Transcribed page text:
=======

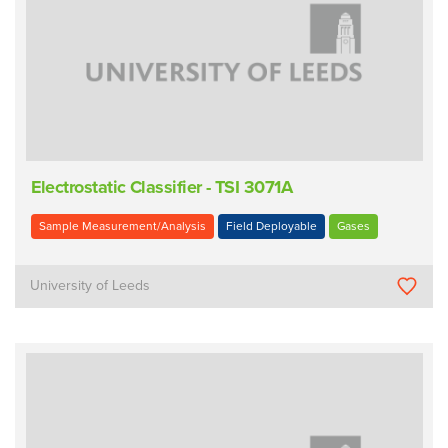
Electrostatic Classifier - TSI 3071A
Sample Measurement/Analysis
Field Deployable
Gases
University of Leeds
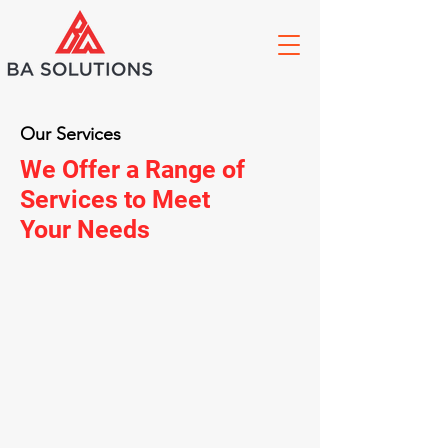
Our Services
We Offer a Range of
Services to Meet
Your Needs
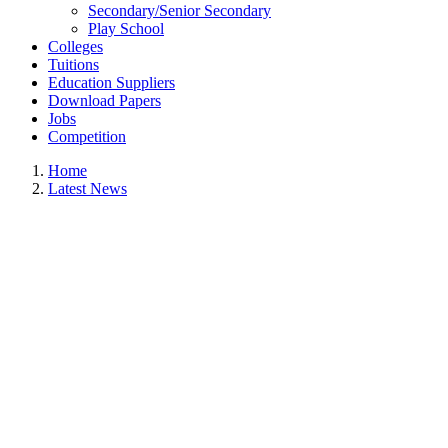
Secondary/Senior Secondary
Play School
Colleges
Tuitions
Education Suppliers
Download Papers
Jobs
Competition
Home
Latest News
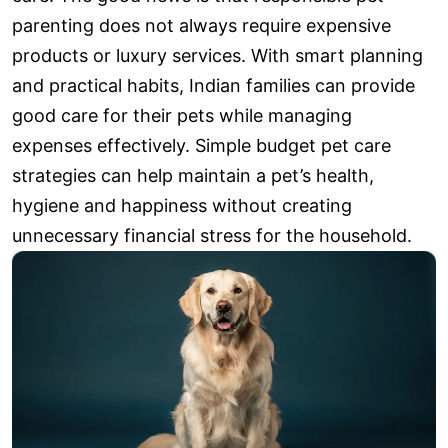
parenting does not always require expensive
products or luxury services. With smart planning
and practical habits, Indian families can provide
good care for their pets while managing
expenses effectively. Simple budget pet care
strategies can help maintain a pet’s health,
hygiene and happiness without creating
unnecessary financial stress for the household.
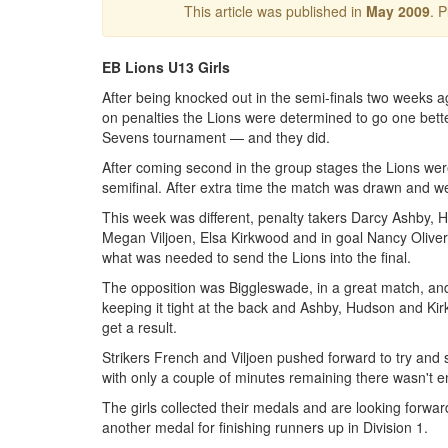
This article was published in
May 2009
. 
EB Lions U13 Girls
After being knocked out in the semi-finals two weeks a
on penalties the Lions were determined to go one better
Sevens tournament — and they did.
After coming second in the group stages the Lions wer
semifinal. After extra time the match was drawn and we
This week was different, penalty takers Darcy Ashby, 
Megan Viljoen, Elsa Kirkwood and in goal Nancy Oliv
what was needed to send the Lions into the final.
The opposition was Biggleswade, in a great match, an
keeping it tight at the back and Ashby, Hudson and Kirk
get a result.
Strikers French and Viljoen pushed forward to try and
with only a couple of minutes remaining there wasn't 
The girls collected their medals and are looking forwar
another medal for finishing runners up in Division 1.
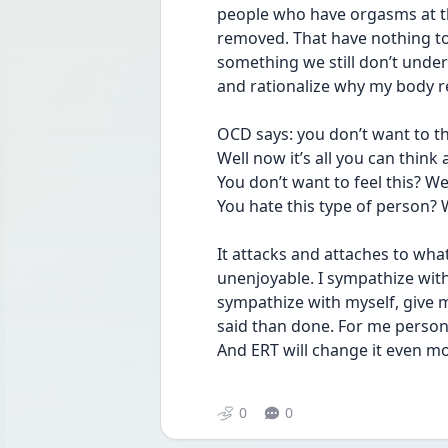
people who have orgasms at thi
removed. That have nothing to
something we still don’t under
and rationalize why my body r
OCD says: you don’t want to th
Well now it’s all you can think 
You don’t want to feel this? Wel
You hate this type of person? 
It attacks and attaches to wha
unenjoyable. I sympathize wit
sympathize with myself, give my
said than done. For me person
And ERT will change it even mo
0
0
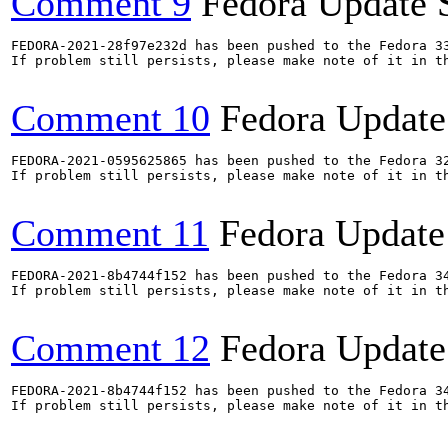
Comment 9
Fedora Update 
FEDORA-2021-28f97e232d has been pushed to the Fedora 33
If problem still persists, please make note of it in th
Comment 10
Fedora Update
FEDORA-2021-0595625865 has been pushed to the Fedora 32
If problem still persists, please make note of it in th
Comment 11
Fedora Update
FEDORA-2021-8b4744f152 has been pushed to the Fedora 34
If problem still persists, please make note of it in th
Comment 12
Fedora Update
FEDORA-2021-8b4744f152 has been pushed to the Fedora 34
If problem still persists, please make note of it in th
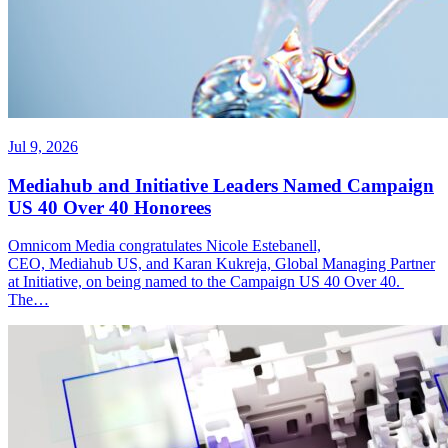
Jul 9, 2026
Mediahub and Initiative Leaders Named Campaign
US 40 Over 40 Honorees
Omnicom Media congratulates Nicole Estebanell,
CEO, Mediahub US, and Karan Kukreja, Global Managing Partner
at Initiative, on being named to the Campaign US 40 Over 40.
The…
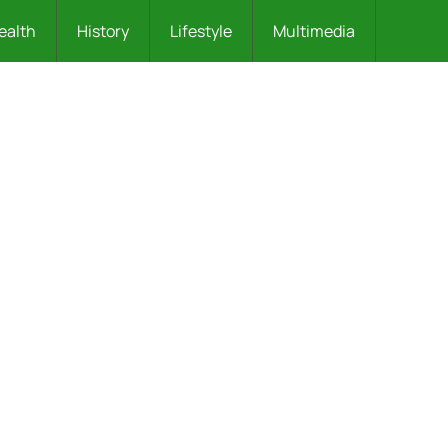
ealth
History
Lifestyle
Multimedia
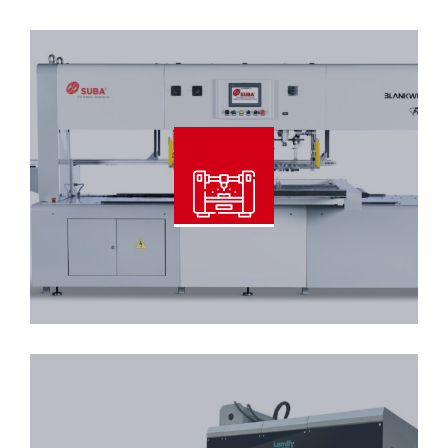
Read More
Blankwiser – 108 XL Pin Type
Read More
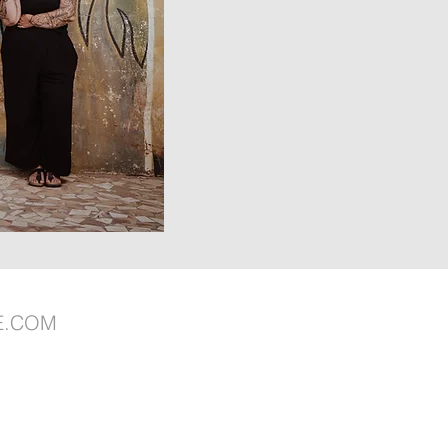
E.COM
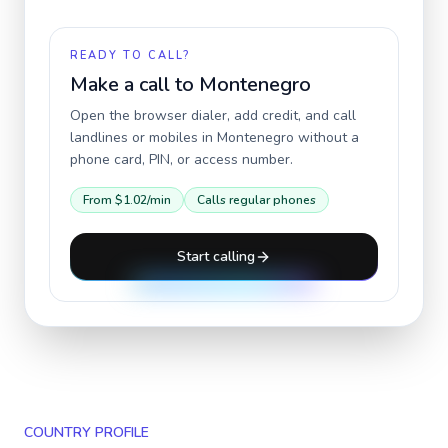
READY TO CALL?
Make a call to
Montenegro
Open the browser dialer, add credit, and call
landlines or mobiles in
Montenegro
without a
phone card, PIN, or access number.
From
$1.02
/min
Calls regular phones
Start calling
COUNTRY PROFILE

=======

◆ WORK TASK ◆
Rewrite every line of text in the records above as a Markdown table with the columns "No." and "Line". Number the rows in order, and leave out blank lines and the picture markers.

◆ EXPECTED ANSWER ◆
| No. | Line |
|---|---|
| 1 | Electrostatic Classifier - TSI 3071A |
| 2 | Sample Measurement/Analysis |
| 3 | Field Deployable |
| 4 | Gases |
| 5 | University of Leeds |
| 6 | Our Services |
| 7 | We Offer a Range of |
| 8 | Services to Meet |
| 9 | Your Needs |
| 10 | Secondary/Senior Secondary |
| 11 | Play School |
| 12 | Colleges |
| 13 | Tuitions |
| 14 | Education Suppliers |
| 15 | Download Papers |
| 16 | Jobs |
| 17 | Competition |
| 18 | Home |
| 19 | Latest News |
| 20 | parenting does not always require expensive |
| 21 | products or luxury services. With smart planning |
| 22 | and practical habits, Indian families can provide |
| 23 | good care for their pets while managing |
| 24 | expenses effectively. Simple budget pet care |
| 25 | strategies can help maintain a pet’s health, |
| 26 | hygiene and happiness without creating |
| 27 | unnecessary financial stress for the household. |
| 28 | This article was published in |
| 29 | May 2009 |
| 30 | .  |
| 31 | EB Lions U13 Girls |
| 32 | After being knocked out in the semi-finals two weeks a |
| 33 | on penalties the Lions were determined to go one better |
| 34 | Sevens tournament — and they did. |
| 35 | After coming second in the group stages the Lions wer |
| 36 | semifinal. After extra time the match was drawn and we |
| 37 | This week was different, penalty takers Darcy Ashby,  |
| 38 | Megan Viljoen, Elsa Kirkwood and in goal Nancy Oliv |
| 39 | what was needed to send the Lions into the final. |
| 40 | The opposition was Biggleswade, in a great match, an |
| 41 | keeping it tight at the back and Ashby, Hudson and Kirk |
| 42 | get a result. |
| 43 | Strikers French and Viljoen pushed forward to try and |
| 44 | with only a couple of minutes remaining there wasn't  |
| 45 | The girls collected their medals and are looking forwar |
| 46 | another medal for finishing runners up in Division 1. |
| 47 | people who have orgasms at thi |
| 48 | removed. That have nothing to |
| 49 | something we still don’t under |
| 50 | and rationalize why my body r |
| 51 | OCD says: you don’t want to th |
| 52 | Well now it’s all you can think  |
| 53 | You don’t want to feel this? Wel |
| 54 | You hate this type of person?  |
| 55 | It attacks and attaches to wha |
| 56 | unenjoyable. I sympathize wit |
| 57 | sympathize with myself, give my |
| 58 | said than done. For me person |
| 59 | And ERT will change it even mo |
| 60 | 0 |
| 61 | 0 |
| 62 | Comment 9 |
| 63 | Fedora Update  |
| 64 | FEDORA-2021-28f97e232d has been pushed to the Fedora 33 |
| 65 | If problem still persists, please make note of it in th |
| 66 | Comment 10 |
| 67 | Fedora Update |
| 68 | FEDORA-2021-0595625865 has been pushed to the Fedora 32 |
| 69 | If problem still persists, please make note of it in th |
| 70 | Comment 11 |
| 71 | Fedora Update |
| 72 | FEDORA-2021-8b4744f152 has been pushed to the Fedora 34 |
| 73 | If problem still persists, please make note of it in th |
| 74 | Comment 12 |
| 75 | Fedora Update |
| 76 | FEDORA-2021-8b4744f152 has been pushed to the Fedora 34 |
| 77 | If problem still persists, please make note of it in th |
| 78 | Jul 9, 2026 |
| 79 | Mediahub and Initiative Leaders Named Campaign |
| 80 | US 40 Over 40 Honorees |
| 81 | Omnicom Media congratulates Nicole Estebanell, |
| 82 | CEO, Mediahub US, and Karan Kukreja, Global Managing Partner |
| 83 | at Initiative, on being named to the Campaign US 40 Over 40. |
| 84 | The… |
| 85 | ealth |
| 86 | History |
| 87 | Lifestyle |
| 88 | Multimedia |
| 89 | Read More |
| 90 | Blankwiser – 108 XL Pin Type |
| 91 | Read More |
| 92 | E.COM |
| 93 | READY TO CALL? |
| 94 | Make a call to |
| 95 | Montenegro |
| 96 | Open the browser dialer, add credit, and call |
| 97 | landlines or mobiles in |
| 98 | Montenegro |
| 99 | without a |
| 100 | phone card, PIN, or access number. |
| 101 | From |
| 102 | $1.02 |
| 103 | /min |
| 104 | Calls regular phones |
| 105 | Start calling |
| 106 | COUNTRY PROFILE |